The exhibition, Emily Carr: Seeing and Being Seen, is split into two sections. Half the gallery shows how she documented what was around her, highlighting many of the works she is admired for today. The other half focuses on how artists and historians of various backgrounds continue to interpret her legacy and body of work.

The section called Seeing displays 13 works by Carr focusing on bringing a more fulsome narrative to the intersection of land and cultures that Carr was documenting through her work. Not only showing what Carr recorded through her paintings at these sites, but also what other stories and lived experiences exist there.

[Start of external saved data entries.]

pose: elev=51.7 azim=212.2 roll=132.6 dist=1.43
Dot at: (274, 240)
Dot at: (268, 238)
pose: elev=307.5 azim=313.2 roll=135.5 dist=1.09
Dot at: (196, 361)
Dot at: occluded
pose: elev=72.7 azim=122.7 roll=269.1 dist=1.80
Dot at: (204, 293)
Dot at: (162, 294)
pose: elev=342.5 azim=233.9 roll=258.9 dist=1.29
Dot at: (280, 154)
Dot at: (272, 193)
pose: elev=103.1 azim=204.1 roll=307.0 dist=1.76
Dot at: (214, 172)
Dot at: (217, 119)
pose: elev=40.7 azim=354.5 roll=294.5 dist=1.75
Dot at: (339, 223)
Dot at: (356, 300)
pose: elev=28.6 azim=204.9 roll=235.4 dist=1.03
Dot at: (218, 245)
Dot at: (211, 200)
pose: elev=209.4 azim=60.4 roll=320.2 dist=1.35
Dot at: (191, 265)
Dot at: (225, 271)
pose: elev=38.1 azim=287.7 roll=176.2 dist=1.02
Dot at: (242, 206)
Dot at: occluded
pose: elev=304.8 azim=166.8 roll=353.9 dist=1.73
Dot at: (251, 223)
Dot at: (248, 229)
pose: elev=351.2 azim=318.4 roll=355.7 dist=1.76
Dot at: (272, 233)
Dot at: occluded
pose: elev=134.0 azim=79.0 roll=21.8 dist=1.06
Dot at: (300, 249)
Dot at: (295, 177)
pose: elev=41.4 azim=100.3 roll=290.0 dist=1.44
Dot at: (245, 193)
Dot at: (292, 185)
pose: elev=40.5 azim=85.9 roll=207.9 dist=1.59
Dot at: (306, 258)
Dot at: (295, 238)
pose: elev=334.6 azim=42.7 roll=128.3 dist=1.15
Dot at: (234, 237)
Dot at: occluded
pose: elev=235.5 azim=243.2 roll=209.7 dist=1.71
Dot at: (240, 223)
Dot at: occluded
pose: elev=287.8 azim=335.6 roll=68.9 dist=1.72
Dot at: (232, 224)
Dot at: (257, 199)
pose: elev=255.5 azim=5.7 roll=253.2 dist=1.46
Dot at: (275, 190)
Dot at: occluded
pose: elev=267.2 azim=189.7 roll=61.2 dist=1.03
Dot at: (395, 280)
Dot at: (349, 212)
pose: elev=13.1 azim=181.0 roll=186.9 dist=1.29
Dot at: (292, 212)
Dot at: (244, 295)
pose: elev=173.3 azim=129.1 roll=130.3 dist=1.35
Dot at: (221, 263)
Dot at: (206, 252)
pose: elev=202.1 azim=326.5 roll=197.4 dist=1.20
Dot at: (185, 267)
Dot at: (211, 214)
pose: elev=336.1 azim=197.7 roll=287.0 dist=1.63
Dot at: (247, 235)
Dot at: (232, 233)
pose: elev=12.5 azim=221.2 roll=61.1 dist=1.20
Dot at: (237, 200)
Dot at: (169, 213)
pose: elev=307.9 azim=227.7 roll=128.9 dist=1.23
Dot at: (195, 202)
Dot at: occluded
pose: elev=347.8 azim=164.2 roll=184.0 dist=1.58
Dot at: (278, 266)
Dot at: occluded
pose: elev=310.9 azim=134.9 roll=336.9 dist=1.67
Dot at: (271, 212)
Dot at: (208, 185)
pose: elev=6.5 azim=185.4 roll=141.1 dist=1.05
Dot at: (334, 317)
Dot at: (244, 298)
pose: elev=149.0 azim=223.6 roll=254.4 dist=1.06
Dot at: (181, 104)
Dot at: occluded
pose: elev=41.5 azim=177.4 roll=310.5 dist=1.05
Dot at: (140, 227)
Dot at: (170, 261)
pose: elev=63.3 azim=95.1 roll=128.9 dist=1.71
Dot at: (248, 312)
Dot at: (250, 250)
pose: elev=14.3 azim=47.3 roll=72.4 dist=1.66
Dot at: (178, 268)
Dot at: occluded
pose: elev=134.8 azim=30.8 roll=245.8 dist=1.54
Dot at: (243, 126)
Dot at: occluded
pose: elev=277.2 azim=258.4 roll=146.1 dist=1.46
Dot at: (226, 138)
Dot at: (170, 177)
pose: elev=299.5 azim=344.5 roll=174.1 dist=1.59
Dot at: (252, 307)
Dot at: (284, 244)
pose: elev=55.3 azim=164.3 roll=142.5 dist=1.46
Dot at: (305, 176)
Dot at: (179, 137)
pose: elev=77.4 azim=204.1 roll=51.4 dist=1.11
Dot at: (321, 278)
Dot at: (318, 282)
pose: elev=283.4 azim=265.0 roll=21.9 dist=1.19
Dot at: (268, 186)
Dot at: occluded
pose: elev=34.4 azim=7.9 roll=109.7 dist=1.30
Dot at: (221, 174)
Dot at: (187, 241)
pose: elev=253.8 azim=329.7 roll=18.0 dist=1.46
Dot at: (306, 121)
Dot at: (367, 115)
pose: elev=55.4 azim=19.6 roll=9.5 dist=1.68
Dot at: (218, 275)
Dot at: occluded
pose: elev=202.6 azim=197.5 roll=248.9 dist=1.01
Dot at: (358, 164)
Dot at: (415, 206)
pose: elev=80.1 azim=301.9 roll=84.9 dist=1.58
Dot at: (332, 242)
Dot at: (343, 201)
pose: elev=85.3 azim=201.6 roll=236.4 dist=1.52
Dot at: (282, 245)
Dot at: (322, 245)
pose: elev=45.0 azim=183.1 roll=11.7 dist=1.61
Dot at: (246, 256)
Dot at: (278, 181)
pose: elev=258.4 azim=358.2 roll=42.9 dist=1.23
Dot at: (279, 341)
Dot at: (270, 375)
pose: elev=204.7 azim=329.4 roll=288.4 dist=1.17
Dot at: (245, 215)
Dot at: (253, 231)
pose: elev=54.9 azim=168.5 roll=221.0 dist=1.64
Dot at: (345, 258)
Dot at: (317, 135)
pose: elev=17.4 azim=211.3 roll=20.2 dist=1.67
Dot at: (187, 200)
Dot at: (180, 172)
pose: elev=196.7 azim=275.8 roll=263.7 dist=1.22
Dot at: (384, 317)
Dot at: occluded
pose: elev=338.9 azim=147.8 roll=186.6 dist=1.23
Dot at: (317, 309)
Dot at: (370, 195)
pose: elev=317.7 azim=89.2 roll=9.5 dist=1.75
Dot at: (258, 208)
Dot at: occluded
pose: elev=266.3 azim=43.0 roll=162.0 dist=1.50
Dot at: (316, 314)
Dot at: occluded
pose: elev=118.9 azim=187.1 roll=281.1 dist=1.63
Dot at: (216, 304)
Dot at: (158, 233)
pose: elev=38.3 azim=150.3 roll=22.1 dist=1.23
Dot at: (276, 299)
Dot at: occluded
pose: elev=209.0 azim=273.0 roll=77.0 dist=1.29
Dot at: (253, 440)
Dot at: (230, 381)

Being Seen examines works by other artists impacted by Carr’s legacy. Artists who admire her work, historians who adore her, and works that hold her accountable and critique her engagement with Indigenous peoples. Showcased in this section are artists such as: Edythe Hembroff-Schleicher, Pat Martin Bates, Jack Shadbolt, Isabel Hobbs, and Joan Cardinal-Schubert offering many varied perspectives to engage with. Schubert’s work titled Birch Bark Letters to Emily Carr: Astrolobe Discovery depicts letters written to, and imagined conversations between Carr and the artist of Kainaiwa ancestry. All of these people see Carr through their own unique vantage point, and contribute to the ongoing discussion about what her work and legacy represent. The lens through which artists are seen by others shapes their legacy throughout their lives and after they are gone, and Emily Carr is no exception.

The Art Gallery of Greater Victoria is located on the traditional territory of the lək̓ʷəŋən speaking peoples, today known as the Esquimalt and Songhees Nations. We extend our gratitude and appreciation for the opportunity to live and work on this territory.